Auditive Verarbeitungs- und Wahrnehmungsstörung (AVWS)

AVWS sind Störungen bei der Weiterverarbeitung gehörter Informationen. Dabei ist das periphere Gehör, also das Hörorgan, nicht beeinträchtigt. Die Störungen betreffen den Hörnerven, der auditive Informationen an das Großhirn weiterleitet. Diese werden dort weiter verarbeitet. Der Prozess der Weiterverarbeitung wird in auditive Teilfunktionen unterteilt, die in unterschiedlicher Art und Ausprägung betroffen sein können.

Beispiele:

  • Bei einer Selektionsstörung (Herausfiltern von Information) kann beispielsweise ein Gespräch mit einer Person schwerer oder nicht mehr verfolgt werden, wenn gleichzeitig Hintergrundgeräusche, wie Verkehrslärm, zu hören sind.

## Aufgabenliste
1. Welcher Teil des Gehörs ist laut dem Text über AVWS nicht beeinträchtigt?
2. Tausche im Text über AVWS "Großhirn" gegen "Gehirn" aus und gib den Abschnitt wieder, der mit den Worten "Auditive Verarbeitungs- und" beginnt und nach "zu hören sind." endet.
3. Führe den Text über AVWS nach seinem letzten Satz fort.

Gespeicherte Einträge:
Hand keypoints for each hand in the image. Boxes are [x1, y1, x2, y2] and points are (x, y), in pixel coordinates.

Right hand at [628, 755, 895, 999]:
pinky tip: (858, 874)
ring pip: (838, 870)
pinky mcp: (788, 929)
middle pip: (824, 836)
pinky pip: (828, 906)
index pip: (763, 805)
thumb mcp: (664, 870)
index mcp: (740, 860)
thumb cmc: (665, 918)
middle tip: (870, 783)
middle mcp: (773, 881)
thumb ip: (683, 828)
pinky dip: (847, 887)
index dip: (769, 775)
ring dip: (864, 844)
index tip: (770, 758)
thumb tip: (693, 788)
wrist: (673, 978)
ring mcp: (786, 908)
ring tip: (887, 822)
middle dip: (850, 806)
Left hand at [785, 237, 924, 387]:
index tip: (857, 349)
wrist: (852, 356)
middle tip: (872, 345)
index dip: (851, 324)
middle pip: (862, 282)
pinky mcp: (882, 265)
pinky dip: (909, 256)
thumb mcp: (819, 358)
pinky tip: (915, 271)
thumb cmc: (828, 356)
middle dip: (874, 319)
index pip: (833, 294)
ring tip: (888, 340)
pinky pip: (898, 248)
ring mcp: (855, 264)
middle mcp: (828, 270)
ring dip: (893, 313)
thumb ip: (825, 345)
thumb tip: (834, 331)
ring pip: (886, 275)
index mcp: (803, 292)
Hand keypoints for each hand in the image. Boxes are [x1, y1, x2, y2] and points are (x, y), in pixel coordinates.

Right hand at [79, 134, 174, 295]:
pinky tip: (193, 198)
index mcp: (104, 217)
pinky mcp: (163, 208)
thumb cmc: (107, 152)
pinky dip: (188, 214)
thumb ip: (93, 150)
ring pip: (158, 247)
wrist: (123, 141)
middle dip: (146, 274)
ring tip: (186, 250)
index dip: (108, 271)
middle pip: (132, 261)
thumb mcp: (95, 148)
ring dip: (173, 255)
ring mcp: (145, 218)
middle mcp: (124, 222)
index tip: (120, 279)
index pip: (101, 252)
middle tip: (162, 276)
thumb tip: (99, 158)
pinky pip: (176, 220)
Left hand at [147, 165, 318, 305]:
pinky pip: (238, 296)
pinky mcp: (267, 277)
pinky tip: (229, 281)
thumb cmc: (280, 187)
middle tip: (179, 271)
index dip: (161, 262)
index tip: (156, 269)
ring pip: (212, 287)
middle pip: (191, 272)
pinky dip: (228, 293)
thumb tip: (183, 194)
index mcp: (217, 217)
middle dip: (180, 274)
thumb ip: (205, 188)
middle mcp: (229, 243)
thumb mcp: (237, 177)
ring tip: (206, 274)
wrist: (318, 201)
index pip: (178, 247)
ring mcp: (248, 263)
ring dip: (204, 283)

## Deine Antworten
1. Das periphere Gehör, also das Hörorgan.

2.
Auditive Verarbeitungs- und Wahrnehmungsstörung (AVWS)

AVWS sind Störungen bei der Weiterverarbeitung gehörter Informationen. Dabei ist das periphere Gehör, also das Hörorgan, nicht beeinträchtigt. Die Störungen betreffen den Hörnerven, der auditive Informationen an das Gehirn weiterleitet. Diese werden dort weiter verarbeitet. Der Prozess der Weiterverarbeitung wird in auditive Teilfunktionen unterteilt, die in unterschiedlicher Art und Ausprägung betroffen sein können.

Beispiele:

  • Bei einer Selektionsstörung (Herausfiltern von Information) kann beispielsweise ein Gespräch mit einer Person schwerer oder nicht mehr verfolgt werden, wenn gleichzeitig Hintergrundgeräusche, wie Verkehrslärm, zu hören sind.

3.
  • Bei einer  Störung der Diskrimination werden ähnlich klingende Laute oder  Silben (z. B. /p/ - /b/ oder /pa/ - /ba/) nicht als unterschiedlich wahrgenommen. Dies kann dazu führen, dass Gesprochenes nicht verstanden oder missverstanden wird.

Die Untersuchungen werden in phoniatrisch-pädaudiologischen Zentren oder bei Hals-Nasen- Ohren-ÄrztInnen durchgeführt. Zusätzlich wird eine logopädische Diagnostik durchgeführt. Neben der logopädischen Therapie werden die Eltern und ggf. die ErzieherInnen bzw. LehrerInnen beraten. Dabei kann es z.B. um die Modifikation der Hörumgebung durch die Berücksichtigung oder Optimierung der  Raumakustik gehen.